### EXCERPTED DATA
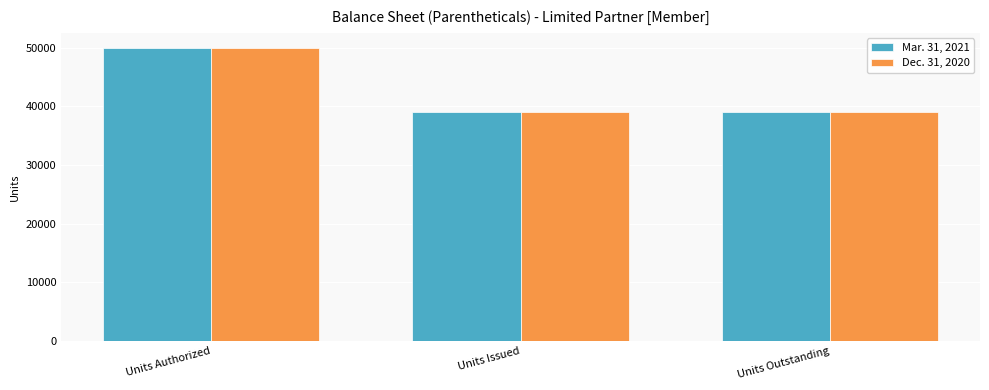

What is the difference between the maximum and minimum values in the Mar. 31, 2021 series?

11038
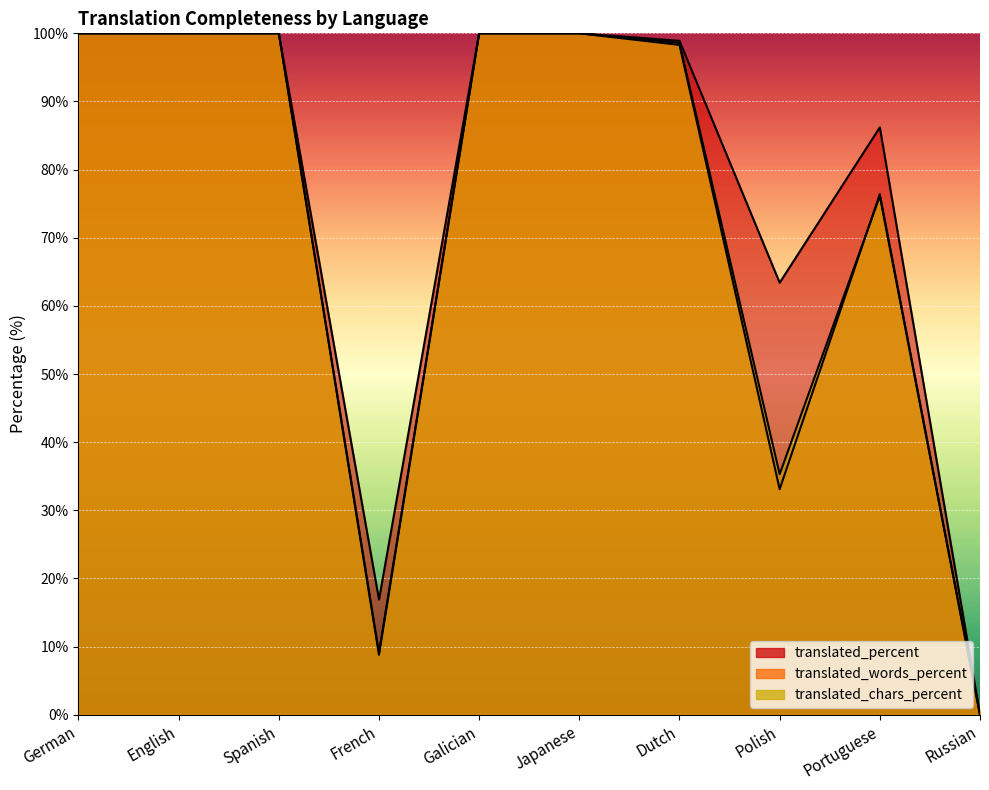

At which category is the sum across all series the highest?

German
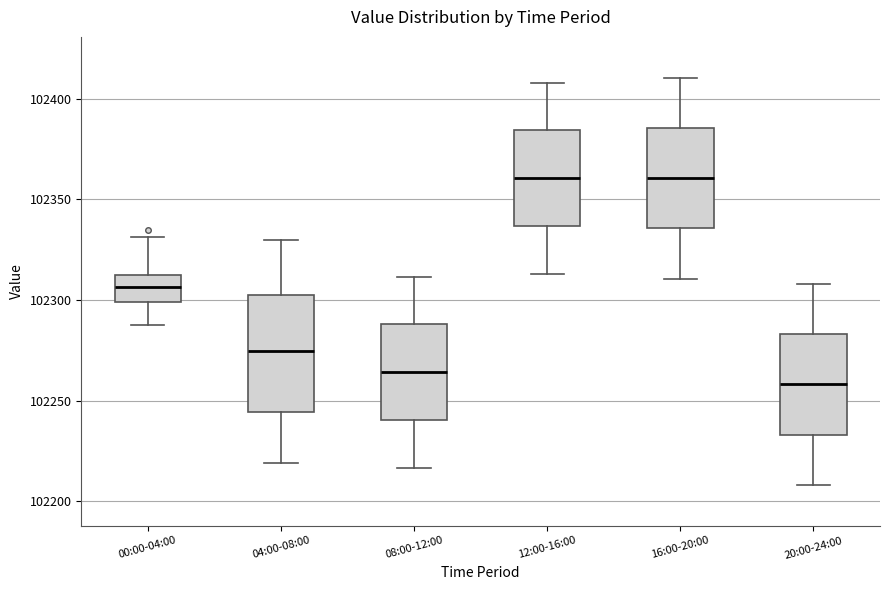

Reading left to right, transcribe this box plot: for each box, give where its median line is, the range the box spans, and where its two whiskers end, as read against the y-axis. The values are not printed on the chart, so give them approximately, as read against the axis.

00:00-04:00: median 102305, box 102300 to 102315, whiskers 102290 to 102330
04:00-08:00: median 102275, box 102245 to 102305, whiskers 102220 to 102330
08:00-12:00: median 102265, box 102240 to 102290, whiskers 102215 to 102310
12:00-16:00: median 102360, box 102335 to 102385, whiskers 102315 to 102410
16:00-20:00: median 102360, box 102335 to 102385, whiskers 102310 to 102410
20:00-24:00: median 102260, box 102235 to 102285, whiskers 102210 to 102310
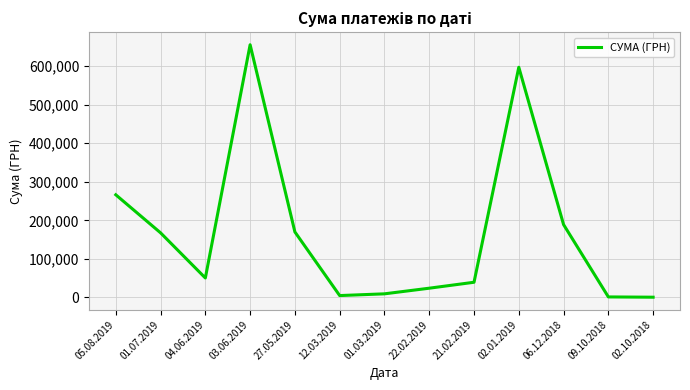

The value at 04.06.2019 is 26049.7. True or false?

False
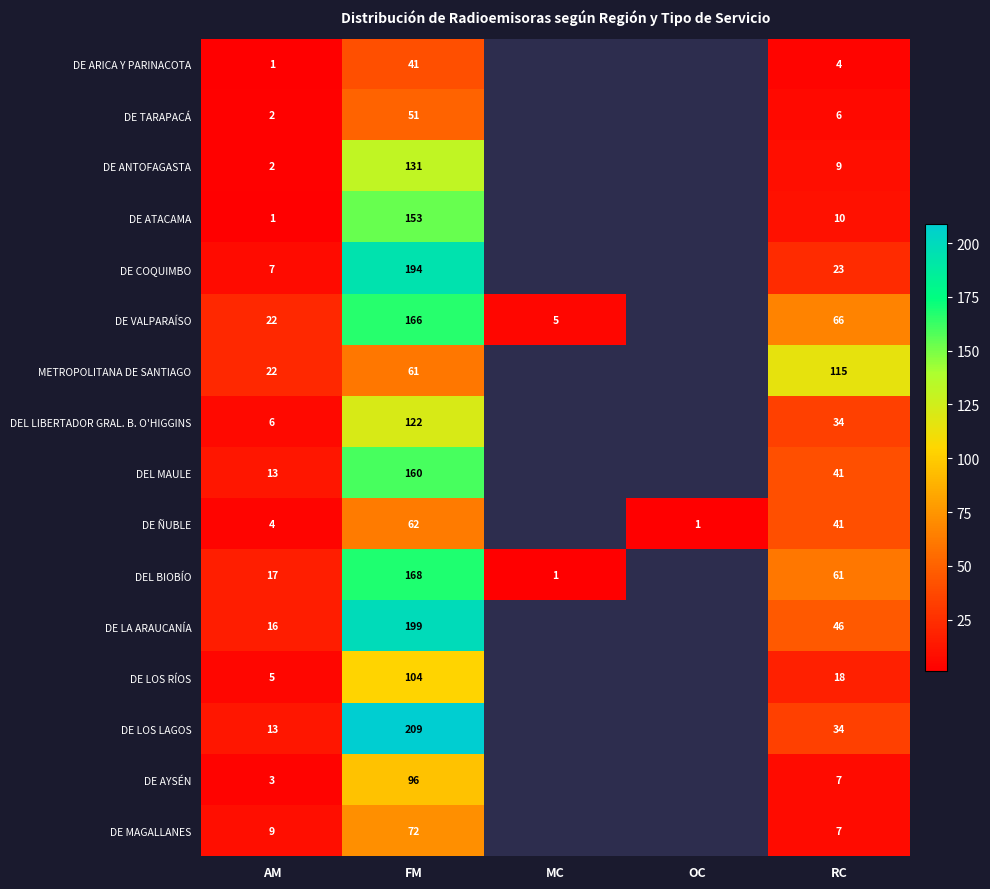

The DE VALPARAÍSO series shows 226 at FM. True or false?

False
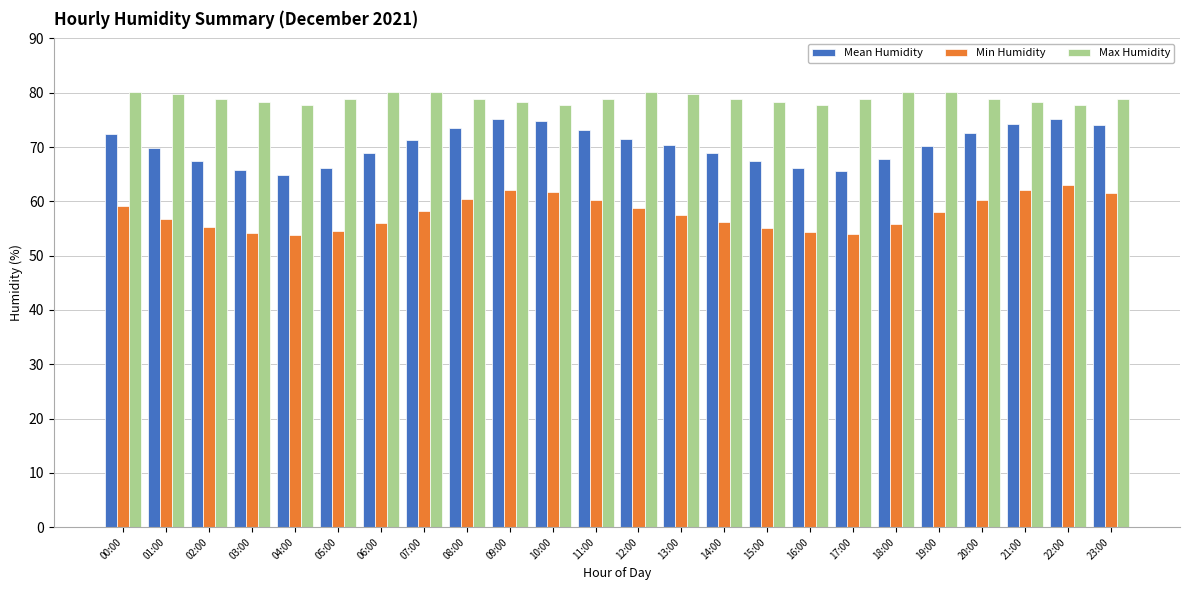

What is the spread (max minus min) of values at 15:00?

23.2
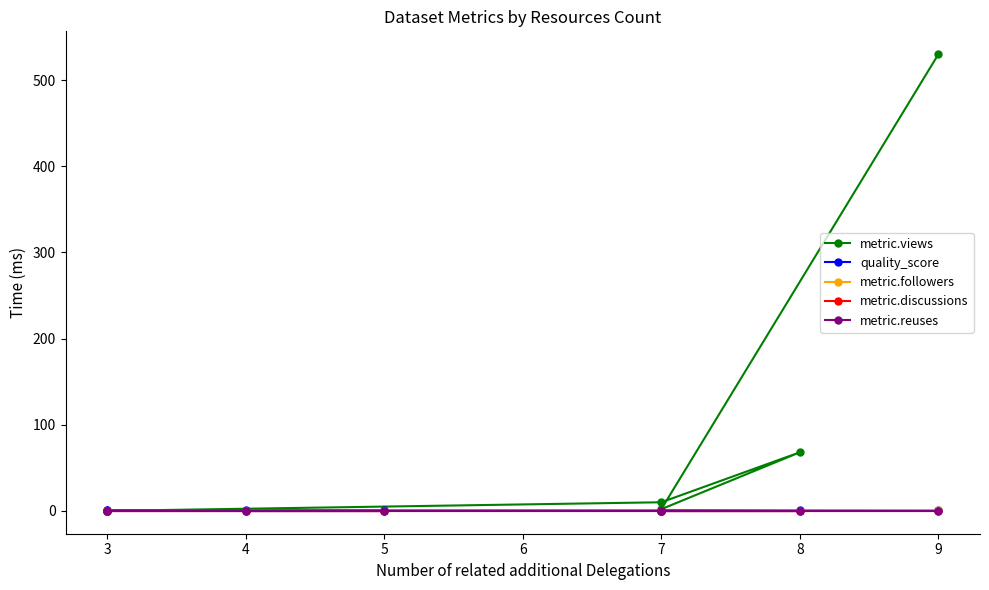

What is the sum of all quality_score values?

4.2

### WORK ITEM
Please recast all the entries above as a JSON list of strings, one string per line, skipping blank lines and leaving out the pictures.

### THE COMPLETED TASK
[
  "What is the difference between the maximum and minimum values in the Mar. 31, 2021 series?",
  "11038",
  "At which category is the sum across all series the highest?",
  "German",
  "Reading left to right, transcribe this box plot: for each box, give where its median line is, the range the box spans, and where its two whiskers end, as read against the y-axis. The values are not printed on the chart, so give them approximately, as read against the axis.",
  "00:00-04:00: median 102305, box 102300 to 102315, whiskers 102290 to 102330",
  "04:00-08:00: median 102275, box 102245 to 102305, whiskers 102220 to 102330",
  "08:00-12:00: median 102265, box 102240 to 102290, whiskers 102215 to 102310",
  "12:00-16:00: median 102360, box 102335 to 102385, whiskers 102315 to 102410",
  "16:00-20:00: median 102360, box 102335 to 102385, whiskers 102310 to 102410",
  "20:00-24:00: median 102260, box 102235 to 102285, whiskers 102210 to 102310",
  "The value at 04.06.2019 is 26049.7. True or false?",
  "False",
  "The DE VALPARAÍSO series shows 226 at FM. True or false?",
  "False",
  "What is the spread (max minus min) of values at 15:00?",
  "23.2",
  "What is the sum of all quality_score values?",
  "4.2"
]